Grassley's comment in particular begs two questions. First, why did Congress sit on its hands until TIA crossed its path? And, second, is Congress likely to sit on its hands again?
The answer to the first question cannot fully be answered now-without the benefit of historical context — except to say that the current legislators merely did as their predecessors had done during times of crisis: They deferred greatly, almost excessively, to the executive branch. They deferred on a formal declaration of war, which never has been given to President Bush either for the conflict in Afghanistan or the looming war in Iraq. They deferred on a meaningful pre-vote review of the Patriot Act. They deferred on congressional oversight over the President's use of military tribunals. And they deferred on many other issues where legislative action might have altered the course of the government's legal and law enforcement response to the attacks on America.
The second question, on the other hand, can be answered. The TIA stand looks like it presages a new feistiness on the part of Congress. For example, several members of Congress filed suit Thursday in federal court in Boston contending that the President has no legal authority to go to war with Iraq since Congress never formally gave him that authority. The lawsuit has about as much chance to succeed as does the Iraqi leader, but it symbolizes that post-attack deference from the legislative to the executive is waning.

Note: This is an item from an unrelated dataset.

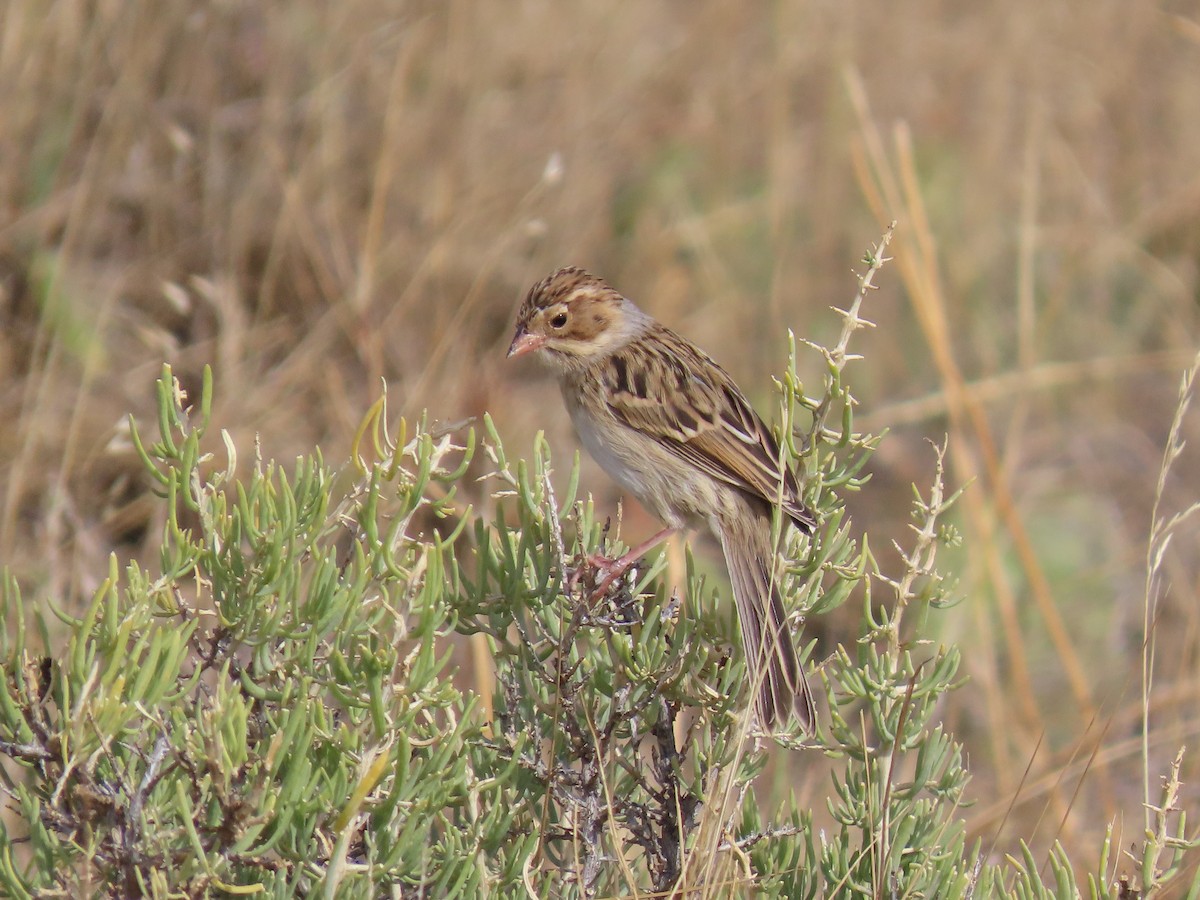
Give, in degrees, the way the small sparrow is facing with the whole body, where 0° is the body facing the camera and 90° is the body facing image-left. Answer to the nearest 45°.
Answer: approximately 90°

Less symbolic and more potent has been Congress' reaction to a set of new law enforcement measures floated late last week as a trial balloon by the Justice Department. House Judiciary Committee Democrats called on the Justice Department to explain what is what just a day or so after word leaked that federal lawyers and law enforcement officials were seeking to expand upon the Patriot Act by pushing for passage of the Domestic Security Enhancement Act of 2003. Clearly, the Administration won't be able this time around to ram through broad legislation without a fight. At a minimum, you'd think that Congress will at least require the White House to explain why the sweeping Patriot Act wasn't enough.
Then there is the matter of enemy combatants and the possibility that Congress soon will have another opportunity to check executive branch power. The American Bar Association earlier this week called upon Congress to set standards for the treatment of U.S. citizens who are designated by the President as "enemy combatants." So far, two such citizens — Jose Padilla and Yaser Esam Hamdi — have been designated in this fashion.
The classification means that they cannot have access to lawyers and will not necessarily face charges; they are in a sort of legal and military limbo.
The ABA called on Congress to help because the federal courts so far have been extraordinarily unhelpful in requiring the administration even to justify its designations, much less ensuring that Padilla and Hamdi get some constitutional rights. Will Capitol Hill get involved in this fight? A few months ago I would have said no. Today, I'm not so sure.